Al Qaeda Challenges with Lone Wolf tactics: Canada

TAWA (Reuters) - Al Qaeda's new focus on "lone wolf" tactics is making it tough for Western intelligence agencies to prevent terror attacks, the head of Canada's spy service said on Monday.
In a rare admission that al Qaeda's switch to "individual jihad" was posing problems, the head of Canada's spy service said lone wolves are tough to detect because they do not belong to a larger network that might attract attention.
"When you have an individual who doesn't talk to anyone, you either need good luck - which happens sometimes - or for them to make a little mistake here and there," Richard Fadden, head of the Canadian Security Intelligence Service, told the Canadian Senate's anti-terrorism committee.
He said al Qaeda had decided to urge solo campaigns because it was too difficult to launch major operations such as the 9/11 terror attacks in the United States.
Canada, along with spy agencies in the United States, France, Germany and Australia, is trying to develop a greater understanding of what motivates solo attackers.
"It's not easy ... because these individuals seem to be a mix of terrorists and people who simply have very big personal problems. So it becomes very difficult to try to develop a doctrine, a series of operational capabilities, to deal with them. So to be honest, yes, it worries us," said the top spy.
Fadden said one example of a lone wolf was Mohamed Merah, who killed seven people in France last month. Merah, who died in a gunfight with police, said he had been inspired by al Qaeda.
Predicting the number of solo attacks would increase, he said one of the main driving forces behind the new campaign was Inspire magazine, which bills itself as the publication of a Yemeni-based group called "al Qaeda in the Arabian Peninsula".
The magazine - which once published an article entitled "Make a bomb in the kitchen of your mom" - gave very precise instructions as to how to inflict the most damage, he said.

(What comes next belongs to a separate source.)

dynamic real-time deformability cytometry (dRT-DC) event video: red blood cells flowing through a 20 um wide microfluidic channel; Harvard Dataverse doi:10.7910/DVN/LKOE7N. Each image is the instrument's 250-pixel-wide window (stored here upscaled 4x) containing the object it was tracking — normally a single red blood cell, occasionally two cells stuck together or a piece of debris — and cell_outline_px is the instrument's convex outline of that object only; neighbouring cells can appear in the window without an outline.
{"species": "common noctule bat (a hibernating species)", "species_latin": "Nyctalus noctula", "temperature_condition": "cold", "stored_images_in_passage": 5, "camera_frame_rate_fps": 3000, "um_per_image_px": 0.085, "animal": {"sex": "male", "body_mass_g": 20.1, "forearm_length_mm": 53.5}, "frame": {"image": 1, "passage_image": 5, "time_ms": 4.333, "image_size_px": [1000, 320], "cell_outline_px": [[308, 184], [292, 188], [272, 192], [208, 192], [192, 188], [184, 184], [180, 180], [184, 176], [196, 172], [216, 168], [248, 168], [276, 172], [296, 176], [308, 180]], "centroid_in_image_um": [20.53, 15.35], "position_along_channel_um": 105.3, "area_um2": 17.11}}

"I must say that my colleagues in Britain, in Australia and the United States think the same thing - we are already seeing an increase in the number of people who are acting as individuals and that really makes our lives complicated," Fadden said.
He later said one way to pick up lone wolves before they attacked was to pay very close attention to the Internet.
"Most of them in one shape way or other usually communicate on the Internet, they're trying to find out something, they're trying to connect in a non-operational way with other individuals who might share their views," he told reporters.
"In our experience, and the experience of other countries, that's the main way you can try and get a sense that somebody is going down the road to do something that's unacceptable legally, so we need to monitor that to some degree.